Cooper recently hired 10 employees, expanding his staff to 28. But “I could use eight more,” he says.
Idaho
Recovered all its lost jobs in December 2020. Employment: 5.1% above its pre-COVID-19 level.
The state led the nation in population growth for the fifth straight year in 2021, and Boise is a tech and remote work hive.
Wages have risen sharply the past couple of years, easing the “sticker shock” that used to hit new residents moving from California, says Doug Haneborg, owner of an Express Employment Professionals franchise in town.
Montana
Recovered all its lost jobs in April 2021. Employment: 3.1% above its pre-COVID-19 level.
Another mountainous wonderland. Bozeman and Billings were becoming retirement havens even before the health crisis turned them into Zoom towns for residents fleeing San Francisco, Los Angeles and Seattle.
Texas
Recovered all its lost jobs last November. Employment: 1.7% above pre-COVID-19 level.
Texas was one of the first states to loosen restrictions, and also has notched the nation’s biggest population gains. Those developments, along with the state’s diverse economy, helped it weather the oil crash in COVID-19’s early days, Kamins says.
Florida
Recovered all its lost jobs in October. Employment: 1.7% above pre-COVID-19 level
The state had among the nation’s most lenient COVID-19 restrictions and attracted lots of remote workers to its low-cost metro areas with mild weather, such as Orlando, Tampa and Jacksonville.
The surge in early retirements during the pandemic also drove consumer demand and job growth in this haven for retirees, Kamins says.
Bottom five:
Hawaii
Recovered 58% of its lost jobs.
The state was among the hardest hit because of its reliance on tourism and has rebounded slowly as it battled COVID-19 spikes. While tourism has bounced back strongly in Nevada, Hawaii has suffered as fewer Americans have booked long flights, Sonola says.

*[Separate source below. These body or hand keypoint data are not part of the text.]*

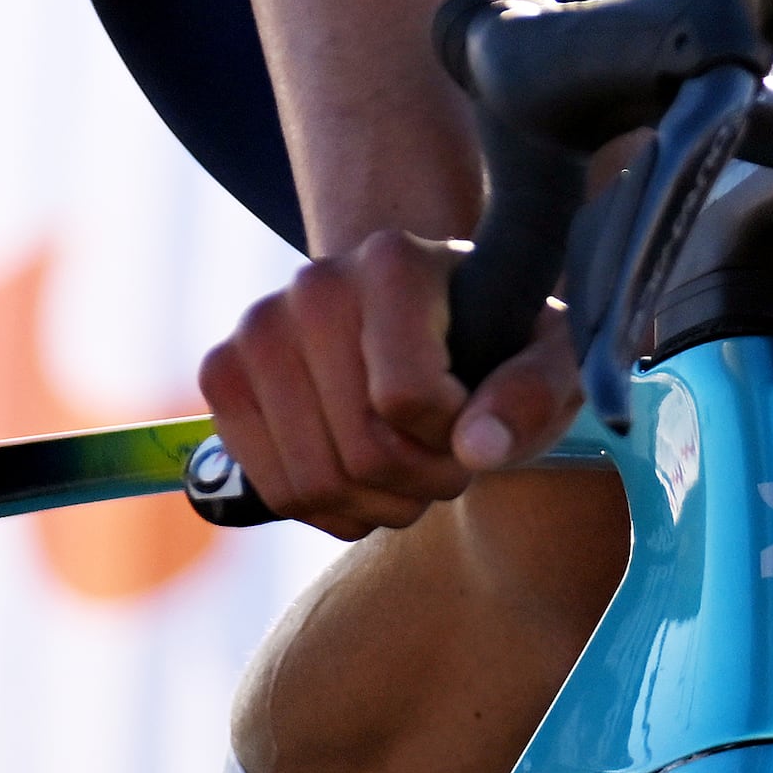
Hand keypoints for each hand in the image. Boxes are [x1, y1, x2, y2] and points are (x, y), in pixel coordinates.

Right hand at [198, 230, 581, 538]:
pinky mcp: (222, 374)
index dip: (452, 439)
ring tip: (409, 469)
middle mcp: (314, 283)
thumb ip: (534, 393)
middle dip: (421, 482)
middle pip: (363, 449)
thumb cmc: (498, 341)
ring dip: (377, 503)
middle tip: (447, 460)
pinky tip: (362, 480)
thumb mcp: (549, 358)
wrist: (425, 321)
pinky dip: (327, 510)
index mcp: (392, 262)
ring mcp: (258, 328)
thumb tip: (477, 447)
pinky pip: (273, 490)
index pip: (406, 399)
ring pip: (315, 480)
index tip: (474, 418)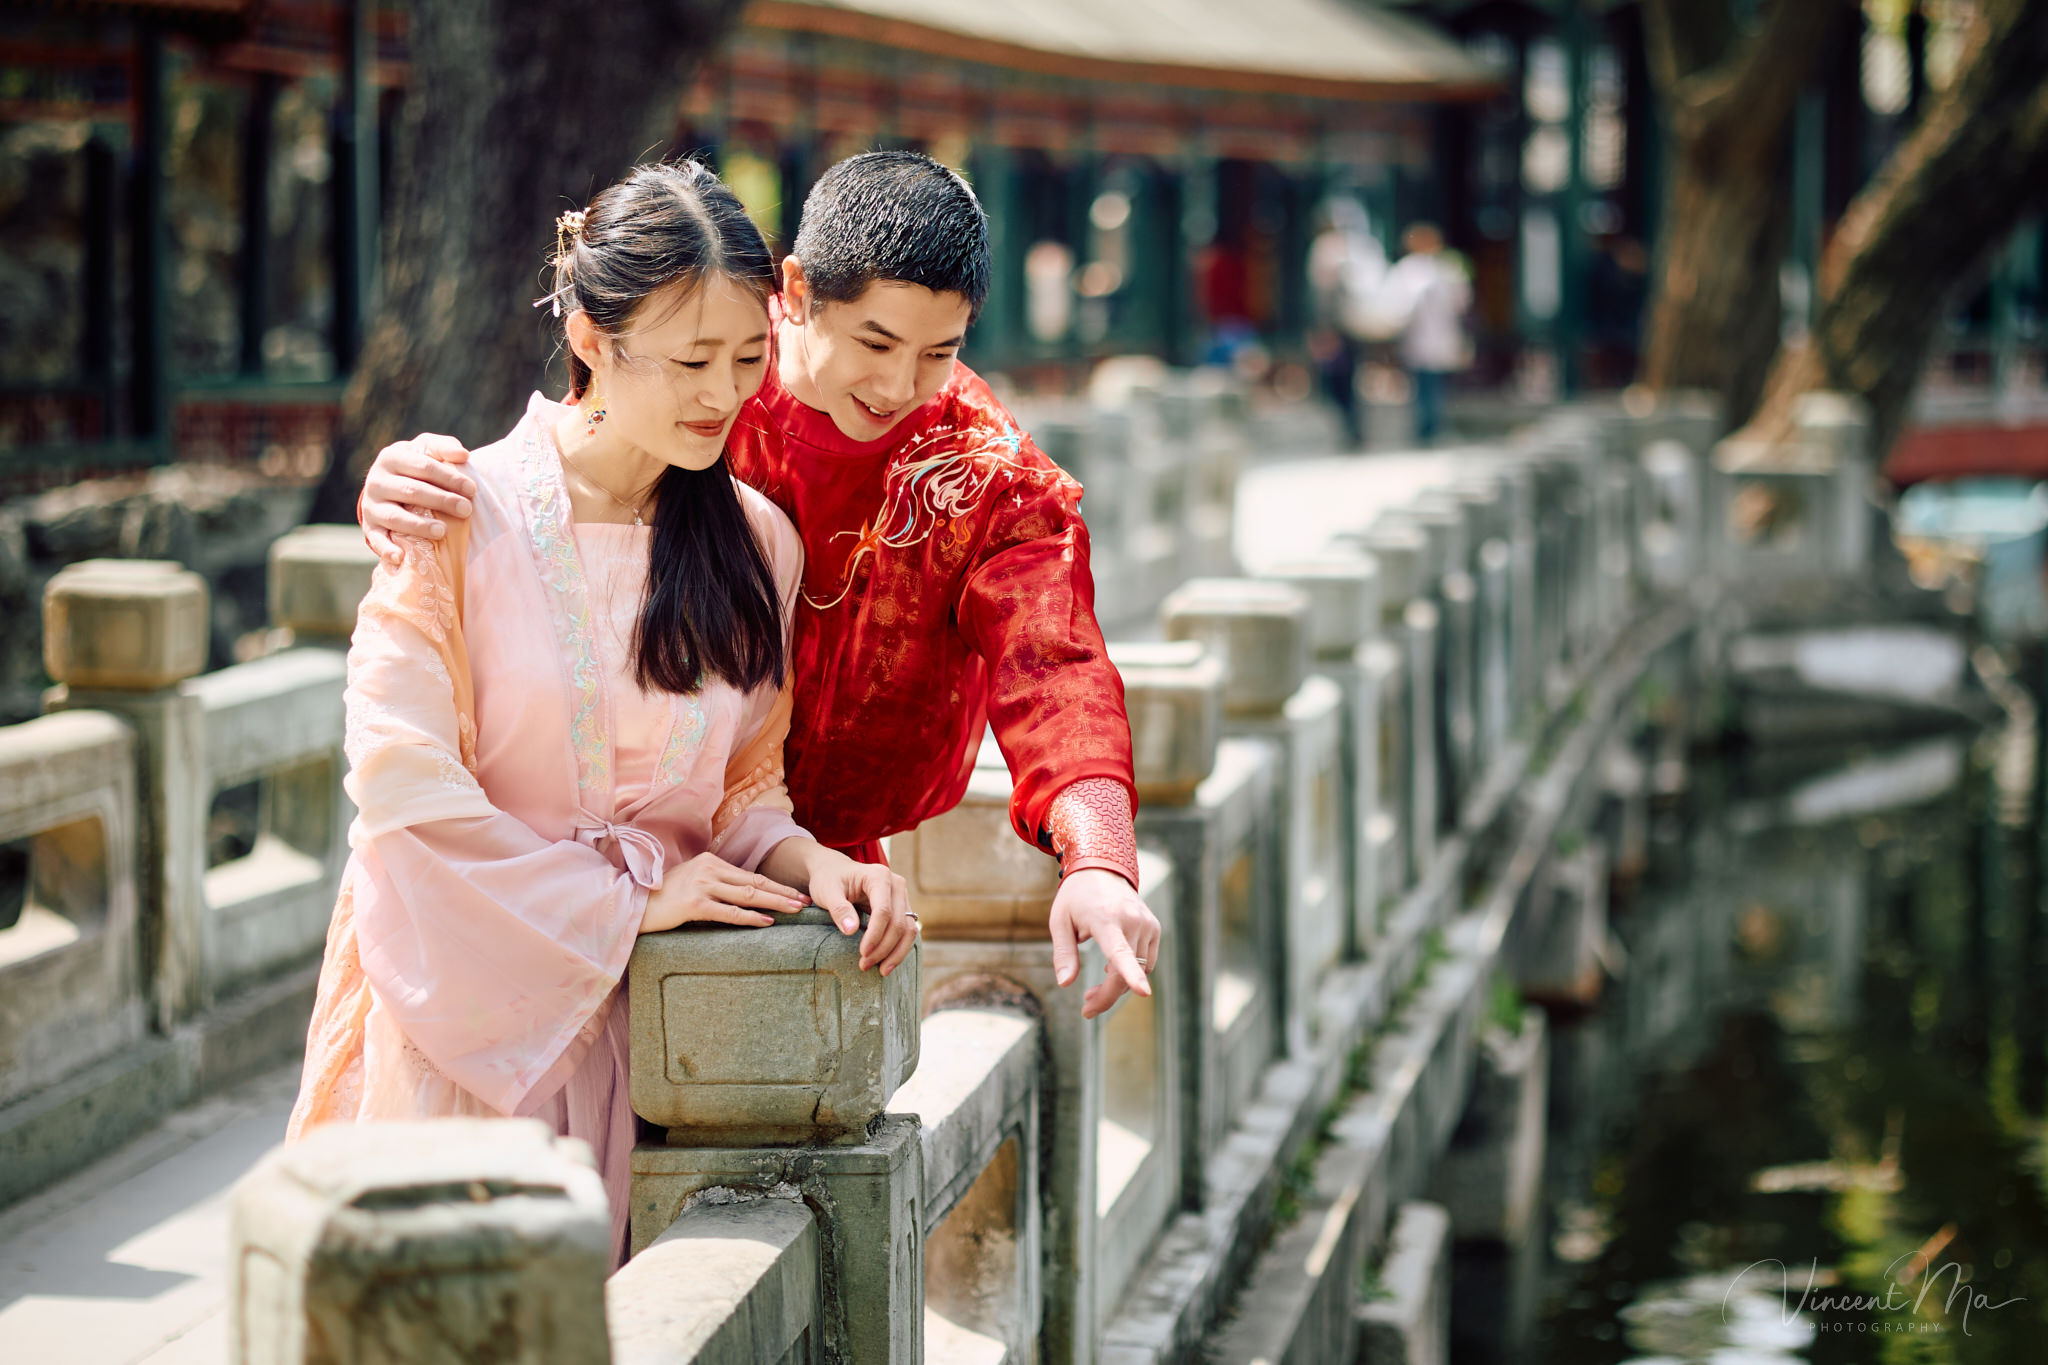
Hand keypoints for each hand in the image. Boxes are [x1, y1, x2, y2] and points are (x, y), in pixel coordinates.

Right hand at [362, 433, 476, 564]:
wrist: (385, 483)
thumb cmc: (414, 465)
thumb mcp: (425, 450)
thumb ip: (443, 448)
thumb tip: (463, 455)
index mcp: (392, 457)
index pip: (424, 467)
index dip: (449, 477)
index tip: (472, 489)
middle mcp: (377, 481)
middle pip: (412, 491)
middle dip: (442, 500)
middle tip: (466, 510)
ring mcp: (371, 505)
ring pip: (395, 517)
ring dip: (419, 526)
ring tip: (443, 531)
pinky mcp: (370, 526)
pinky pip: (377, 540)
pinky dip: (386, 549)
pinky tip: (401, 557)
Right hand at [639, 852, 807, 932]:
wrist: (633, 905)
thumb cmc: (663, 897)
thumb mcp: (692, 882)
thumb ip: (715, 884)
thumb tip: (744, 894)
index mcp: (710, 861)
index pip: (750, 875)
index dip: (775, 885)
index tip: (795, 893)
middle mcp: (708, 869)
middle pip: (754, 883)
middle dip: (782, 892)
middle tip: (805, 901)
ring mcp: (702, 885)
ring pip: (747, 895)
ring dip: (775, 903)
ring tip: (795, 909)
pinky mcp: (694, 904)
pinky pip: (730, 912)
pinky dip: (751, 917)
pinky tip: (767, 921)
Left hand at [769, 842, 917, 975]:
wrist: (835, 871)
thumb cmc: (829, 879)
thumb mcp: (827, 892)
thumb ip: (839, 909)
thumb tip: (851, 931)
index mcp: (879, 876)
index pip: (884, 910)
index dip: (876, 935)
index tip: (863, 954)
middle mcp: (896, 885)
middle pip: (899, 922)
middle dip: (884, 948)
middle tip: (864, 965)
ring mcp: (902, 896)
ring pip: (908, 929)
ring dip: (895, 952)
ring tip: (880, 970)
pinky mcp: (902, 909)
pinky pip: (907, 931)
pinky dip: (898, 949)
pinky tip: (886, 963)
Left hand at [1050, 868, 1160, 1019]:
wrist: (1102, 868)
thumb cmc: (1076, 897)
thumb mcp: (1059, 922)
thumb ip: (1063, 953)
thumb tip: (1065, 984)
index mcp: (1105, 919)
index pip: (1120, 952)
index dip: (1131, 975)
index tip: (1144, 992)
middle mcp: (1131, 921)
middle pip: (1124, 973)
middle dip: (1106, 997)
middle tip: (1087, 1009)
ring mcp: (1146, 924)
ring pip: (1137, 971)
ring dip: (1117, 986)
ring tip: (1093, 989)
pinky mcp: (1155, 927)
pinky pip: (1146, 962)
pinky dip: (1131, 971)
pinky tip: (1111, 967)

The state’s high costs also have been a deterrent, Kamins says, and it has lost population.
COVID-19 is “still affecting us,” says Robert Stehlik, CEO of Blue Planet Surf Gear, who has kept staffing at his two shops in Honolulu and Haleiwa at 10 employees. Although business from local residents boomed in the health crisis, he’s just starting to see an uptick in visitors.
Louisiana
Recovered 69% of lost jobs.
The state has among the nation’s highest poverty rates and lost population last year.
The COVID-19-induced oil crash wiped out energy jobs. And although crude and gasoline prices have soared recently, many producers have been cautious about ramping up investment and hiring until they’re confident prices won’t tumble again, Sonola and Kamins say.
That could mean a boost to Louisiana’s jobs recovery later this year as oil companies step up drilling.
Alaska
Recovered 70% of lost jobs.
Like Louisiana, Alaska’s jobs recovery could pick up steam as high oil prices spark more drilling.
Minnesota
Recovered 71% of lost jobs.
Minneapolis and St. Paul boast lots of corporate headquarters, allowing many employees to work remotely during COVID-19. That has clobbered restaurants and shops in downtown office districts, Kamins says.
The state’s labor force also has shrunk. Minnesota had among the nation’s highest female labor force participation rates but it fell sharply during the crisis as women left jobs to care for children, says Louis Johnston, economics professor at the College of Saint Benedict and Saint John's University. Many, he says, haven’t returned.
KJ Granberg, president of Hell’s Kitchen in downtown Minneapolis, says the restaurant was closed for dine-in service until April 2022 and sales and staffing is at just 40% of pre-pandemic levels.
Only recently have conventions and office traffic picked up enough for her to start looking to hire but she’s having no luck.
Many servers “moved on to different industries,” she says.
North Dakota
Recovered 72% of lost jobs.
Like Louisiana and Alaska, the state should benefit as oil producers ramp up hiring.